Meine sehr verehrten Damen und Herren, wenn wir uns in diesem Sinne verständigen, können wir heute feststellen, dass der Schleswig-Holsteinische Landtag bekundet hat, wo er Änderungsbedarf sieht, dass der Schleswig-Holsteinische Landtag klargemacht hat, dass die Reform des Föderalismus im Grundsatz wichtig ist für die weitere Wettbewerbsfähigkeit von Deutschland, aber auch SchleswigHolsteins. Die Landesregierung wird uns vor Abschluss der Abstimmungsprozesse im Bundesrat aus ihrer Sicht noch einmal informieren.

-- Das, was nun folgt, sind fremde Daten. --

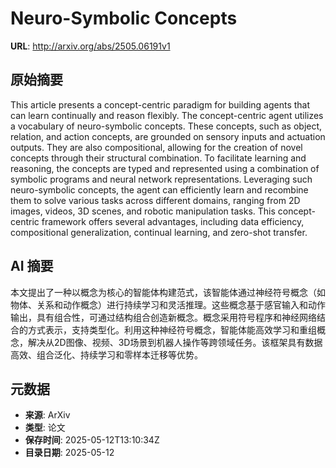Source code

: # Neuro-Symbolic Concepts

**URL**: http://arxiv.org/abs/2505.06191v1

## 原始摘要

This article presents a concept-centric paradigm for building agents that can
learn continually and reason flexibly. The concept-centric agent utilizes a
vocabulary of neuro-symbolic concepts. These concepts, such as object,
relation, and action concepts, are grounded on sensory inputs and actuation
outputs. They are also compositional, allowing for the creation of novel
concepts through their structural combination. To facilitate learning and
reasoning, the concepts are typed and represented using a combination of
symbolic programs and neural network representations. Leveraging such
neuro-symbolic concepts, the agent can efficiently learn and recombine them to
solve various tasks across different domains, ranging from 2D images, videos,
3D scenes, and robotic manipulation tasks. This concept-centric framework
offers several advantages, including data efficiency, compositional
generalization, continual learning, and zero-shot transfer.


## AI 摘要

本文提出了一种以概念为核心的智能体构建范式，该智能体通过神经符号概念（如物体、关系和动作概念）进行持续学习和灵活推理。这些概念基于感官输入和动作输出，具有组合性，可通过结构组合创造新概念。概念采用符号程序和神经网络结合的方式表示，支持类型化。利用这种神经符号概念，智能体能高效学习和重组概念，解决从2D图像、视频、3D场景到机器人操作等跨领域任务。该框架具有数据高效、组合泛化、持续学习和零样本迁移等优势。

## 元数据

- **来源**: ArXiv
- **类型**: 论文
- **保存时间**: 2025-05-12T13:10:34Z
- **目录日期**: 2025-05-12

Insofern stimmen wir dem Ausschussbeschluss zu und werden vor diesem Hintergrund den Antrag von BÜNDNIS 90/DIE GRÜNEN ablehnen, weil das, was darin gefordert wird, in dem Verfahren, das ich geschildert habe, enthalten ist.
Herr Präsident! Meine Damen und Herren! Zum dritten Mal in Folge beschäftigt sich der Landtag mit der Föderalismusreform des Bundes. In der Januar-Sitzung hat die Landesregierung einen mündlichen Bericht dazu abgegeben. In der Februar-Sitzung haben wir in einer Aktuellen Stunde über die Position der Landesregierung diskutiert. Nach Beratungen in den zuständigen Fachausschüssen sollen wir heute, in der März-Sitzung des Landtages, die Berichte der Landesregierung zur Kenntnis nehmen.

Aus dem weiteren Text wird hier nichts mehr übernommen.